:: TASK TO CARRY OUT ::
All of the data below should be written out exactly.
========
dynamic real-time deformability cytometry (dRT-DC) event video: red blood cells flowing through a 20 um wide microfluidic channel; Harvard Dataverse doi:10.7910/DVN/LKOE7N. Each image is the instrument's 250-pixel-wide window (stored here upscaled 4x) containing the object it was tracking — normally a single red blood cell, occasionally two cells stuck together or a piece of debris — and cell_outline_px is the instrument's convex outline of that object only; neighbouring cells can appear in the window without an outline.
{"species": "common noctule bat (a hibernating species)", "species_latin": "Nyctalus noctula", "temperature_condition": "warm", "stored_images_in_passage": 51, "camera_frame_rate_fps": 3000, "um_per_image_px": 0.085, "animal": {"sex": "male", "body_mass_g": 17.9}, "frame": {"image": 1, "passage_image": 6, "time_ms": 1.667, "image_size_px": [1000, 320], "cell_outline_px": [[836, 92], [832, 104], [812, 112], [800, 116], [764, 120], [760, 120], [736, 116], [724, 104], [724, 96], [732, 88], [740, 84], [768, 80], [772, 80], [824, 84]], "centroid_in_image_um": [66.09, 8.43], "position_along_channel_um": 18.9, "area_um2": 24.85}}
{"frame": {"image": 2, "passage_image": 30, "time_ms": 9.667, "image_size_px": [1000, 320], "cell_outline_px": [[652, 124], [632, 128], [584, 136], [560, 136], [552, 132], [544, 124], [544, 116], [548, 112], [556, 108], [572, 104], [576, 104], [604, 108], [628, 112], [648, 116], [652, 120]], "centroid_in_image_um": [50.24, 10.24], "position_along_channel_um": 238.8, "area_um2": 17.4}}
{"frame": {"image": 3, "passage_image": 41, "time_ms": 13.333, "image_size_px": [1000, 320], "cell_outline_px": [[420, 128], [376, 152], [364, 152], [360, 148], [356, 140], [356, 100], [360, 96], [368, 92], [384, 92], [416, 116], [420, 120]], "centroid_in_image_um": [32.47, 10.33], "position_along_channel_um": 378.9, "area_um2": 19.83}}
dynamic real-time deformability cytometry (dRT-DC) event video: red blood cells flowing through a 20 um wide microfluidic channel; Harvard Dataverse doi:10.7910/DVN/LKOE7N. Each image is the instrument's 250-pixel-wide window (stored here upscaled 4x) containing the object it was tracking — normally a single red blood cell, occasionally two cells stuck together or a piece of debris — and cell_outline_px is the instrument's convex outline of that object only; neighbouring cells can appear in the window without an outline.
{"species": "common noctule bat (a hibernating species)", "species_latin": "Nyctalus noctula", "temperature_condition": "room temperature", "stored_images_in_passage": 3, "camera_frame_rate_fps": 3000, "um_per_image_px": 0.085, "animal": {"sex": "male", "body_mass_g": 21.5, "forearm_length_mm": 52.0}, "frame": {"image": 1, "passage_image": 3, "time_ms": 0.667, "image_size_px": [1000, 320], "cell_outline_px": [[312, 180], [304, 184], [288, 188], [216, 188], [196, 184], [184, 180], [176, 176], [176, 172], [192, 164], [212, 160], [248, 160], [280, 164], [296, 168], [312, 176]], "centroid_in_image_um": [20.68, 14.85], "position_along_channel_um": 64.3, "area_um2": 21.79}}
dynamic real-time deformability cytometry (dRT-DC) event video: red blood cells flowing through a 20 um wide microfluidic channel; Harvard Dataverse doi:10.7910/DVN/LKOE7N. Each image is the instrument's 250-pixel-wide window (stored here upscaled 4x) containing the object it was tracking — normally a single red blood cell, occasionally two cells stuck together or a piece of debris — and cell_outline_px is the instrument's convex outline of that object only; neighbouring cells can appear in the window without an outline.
========
:: WRITTEN ANSWER ::
dynamic real-time deformability cytometry (dRT-DC) event video: red blood cells flowing through a 20 um wide microfluidic channel; Harvard Dataverse doi:10.7910/DVN/LKOE7N. Each image is the instrument's 250-pixel-wide window (stored here upscaled 4x) containing the object it was tracking — normally a single red blood cell, occasionally two cells stuck together or a piece of debris — and cell_outline_px is the instrument's convex outline of that object only; neighbouring cells can appear in the window without an outline.
{"species": "common noctule bat (a hibernating species)", "species_latin": "Nyctalus noctula", "temperature_condition": "warm", "stored_images_in_passage": 51, "camera_frame_rate_fps": 3000, "um_per_image_px": 0.085, "animal": {"sex": "male", "body_mass_g": 17.9}, "frame": {"image": 1, "passage_image": 6, "time_ms": 1.667, "image_size_px": [1000, 320], "cell_outline_px": [[836, 92], [832, 104], [812, 112], [800, 116], [764, 120], [760, 120], [736, 116], [724, 104], [724, 96], [732, 88], [740, 84], [768, 80], [772, 80], [824, 84]], "centroid_in_image_um": [66.09, 8.43], "position_along_channel_um": 18.9, "area_um2": 24.85}}
{"frame": {"image": 2, "passage_image": 30, "time_ms": 9.667, "image_size_px": [1000, 320], "cell_outline_px": [[652, 124], [632, 128], [584, 136], [560, 136], [552, 132], [544, 124], [544, 116], [548, 112], [556, 108], [572, 104], [576, 104], [604, 108], [628, 112], [648, 116], [652, 120]], "centroid_in_image_um": [50.24, 10.24], "position_along_channel_um": 238.8, "area_um2": 17.4}}
{"frame": {"image": 3, "passage_image": 41, "time_ms": 13.333, "image_size_px": [1000, 320], "cell_outline_px": [[420, 128], [376, 152], [364, 152], [360, 148], [356, 140], [356, 100], [360, 96], [368, 92], [384, 92], [416, 116], [420, 120]], "centroid_in_image_um": [32.47, 10.33], "position_along_channel_um": 378.9, "area_um2": 19.83}}
dynamic real-time deformability cytometry (dRT-DC) event video: red blood cells flowing through a 20 um wide microfluidic channel; Harvard Dataverse doi:10.7910/DVN/LKOE7N. Each image is the instrument's 250-pixel-wide window (stored here upscaled 4x) containing the object it was tracking — normally a single red blood cell, occasionally two cells stuck together or a piece of debris — and cell_outline_px is the instrument's convex outline of that object only; neighbouring cells can appear in the window without an outline.
{"species": "common noctule bat (a hibernating species)", "species_latin": "Nyctalus noctula", "temperature_condition": "room temperature", "stored_images_in_passage": 3, "camera_frame_rate_fps": 3000, "um_per_image_px": 0.085, "animal": {"sex": "male", "body_mass_g": 21.5, "forearm_length_mm": 52.0}, "frame": {"image": 1, "passage_image": 3, "time_ms": 0.667, "image_size_px": [1000, 320], "cell_outline_px": [[312, 180], [304, 184], [288, 188], [216, 188], [196, 184], [184, 180], [176, 176], [176, 172], [192, 164], [212, 160], [248, 160], [280, 164], [296, 168], [312, 176]], "centroid_in_image_um": [20.68, 14.85], "position_along_channel_um": 64.3, "area_um2": 21.79}}
dynamic real-time deformability cytometry (dRT-DC) event video: red blood cells flowing through a 20 um wide microfluidic channel; Harvard Dataverse doi:10.7910/DVN/LKOE7N. Each image is the instrument's 250-pixel-wide window (stored here upscaled 4x) containing the object it was tracking — normally a single red blood cell, occasionally two cells stuck together or a piece of debris — and cell_outline_px is the instrument's convex outline of that object only; neighbouring cells can appear in the window without an outline.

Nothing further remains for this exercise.